### Texto proporcionado
Para encaramarse a una peligrosa chopper (caño de escape hacia arriba y respaldo que proliferan ahora en Buenos Aires), se necesita un plus de valentía: en caso de accidente el hombre no puede despedirse rápidamente de la máquina; el asiento lo golpea y lo arrastra. Riesgo que insufla el hálito de peligro y enardece el amor casi suicida por la vida, que arrastra a los centauros motorizados a vibrar en un espectro para nada reservado al resto de los mortales. Un joven hippie reflexionaba, la semana pasada: "Si me mato, qué me importa... Ahí no más se termina todo. Mientras tanto le saco a la vida todo el jugo que puede darme". Con un seco golpe de pie hizo arrancar su moto, tocó dos veces un extraño amuleto de cobre y salió en peligroso zigzag entre los automovilistas, que atronaron con improperios en su homenaje. Atrás, sobre la chapa negra, una calavera sonreía.

CALIFORNIA EN MOTO

Los motociclistas argentinos, no hay duda, manifiestan a través de su pasión vivencias que reflejan una personalidad propia, fruto indudable de la idiosincrasia criolla. Sin embargo, sus experiencias en el terreno sicológico se asemejan a las de los jóvenes norteamericanos, lo que hace que pueda considerarse al motociclista como un ser universal: un hombre de todas partes que quiere ser alguien.

### Qué se pide
Copia el fragmento del texto sobre los motociclistas que comienza en "Para encaramarse a" y acaba en "una calavera sonreía.", y pon "talismán" donde dice "amuleto". Para responder basta con el texto.

### Material proporcionado
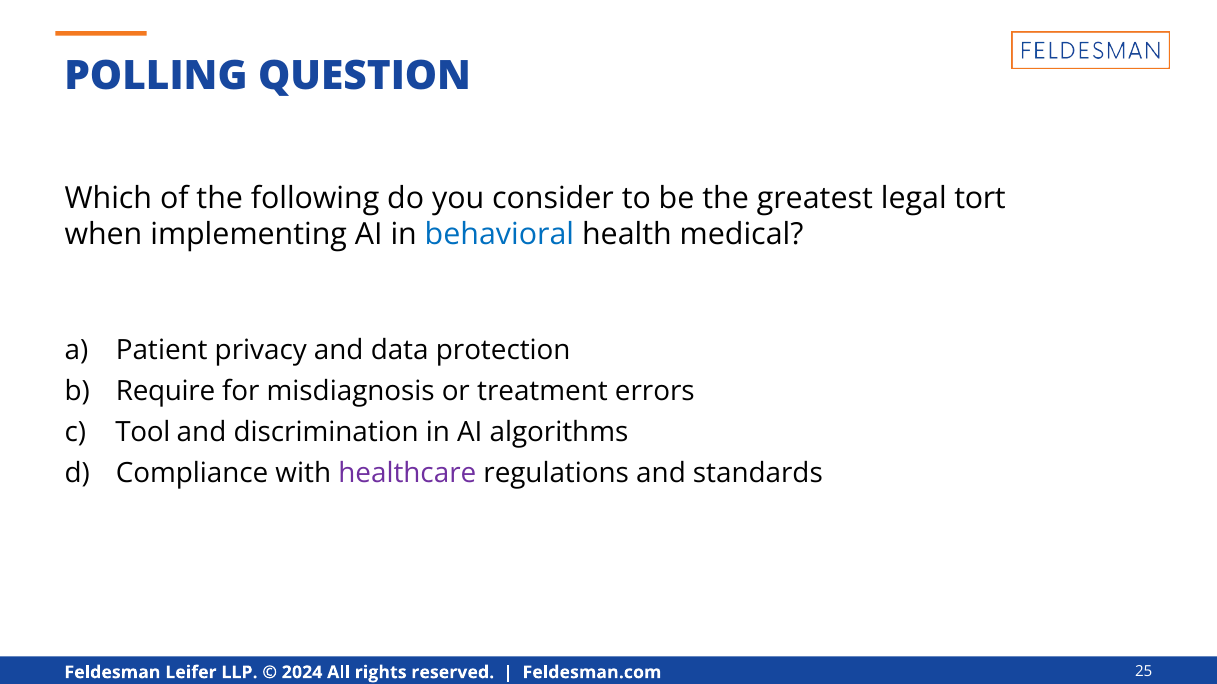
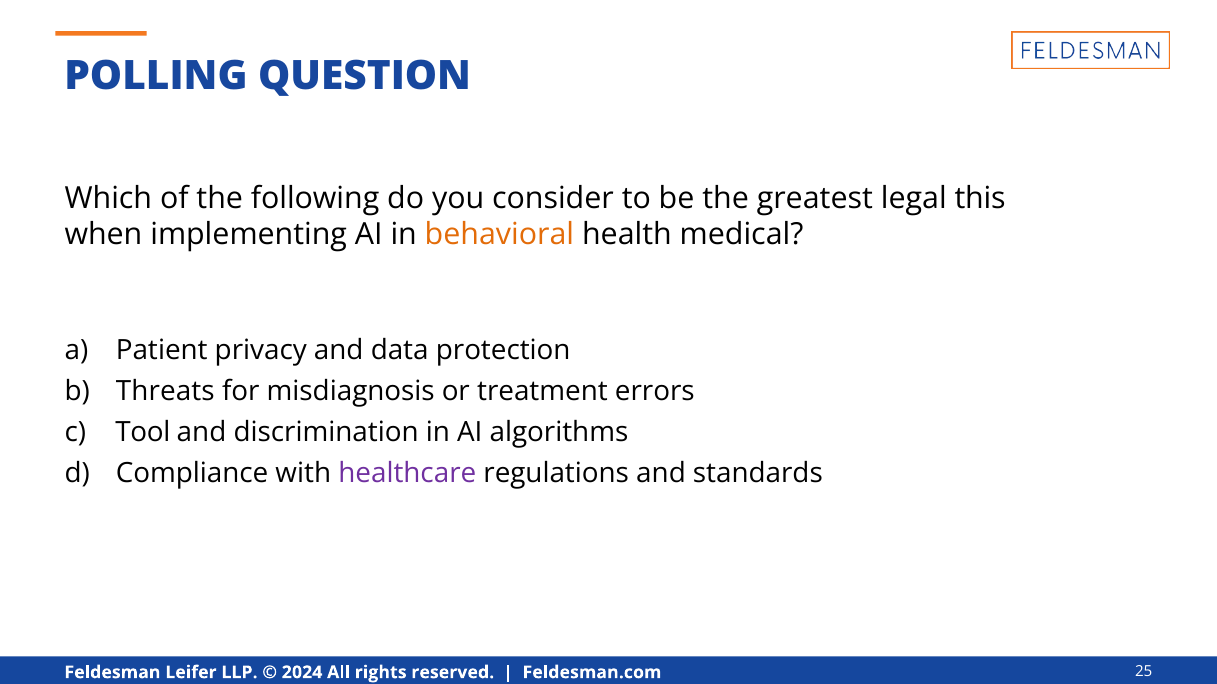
tort: tort -> this
behavioral colour: blue -> orange
Require: Require -> Threats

### Respuesta
Para encaramarse a una peligrosa chopper (caño de escape hacia arriba y respaldo que proliferan ahora en Buenos Aires), se necesita un plus de valentía: en caso de accidente el hombre no puede despedirse rápidamente de la máquina; el asiento lo golpea y lo arrastra. Riesgo que insufla el hálito de peligro y enardece el amor casi suicida por la vida, que arrastra a los centauros motorizados a vibrar en un espectro para nada reservado al resto de los mortales. Un joven hippie reflexionaba, la semana pasada: "Si me mato, qué me importa... Ahí no más se termina todo. Mientras tanto le saco a la vida todo el jugo que puede darme". Con un seco golpe de pie hizo arrancar su moto, tocó dos veces un extraño talismán de cobre y salió en peligroso zigzag entre los automovilistas, que atronaron con improperios en su homenaje. Atrás, sobre la chapa negra, una calavera sonreía.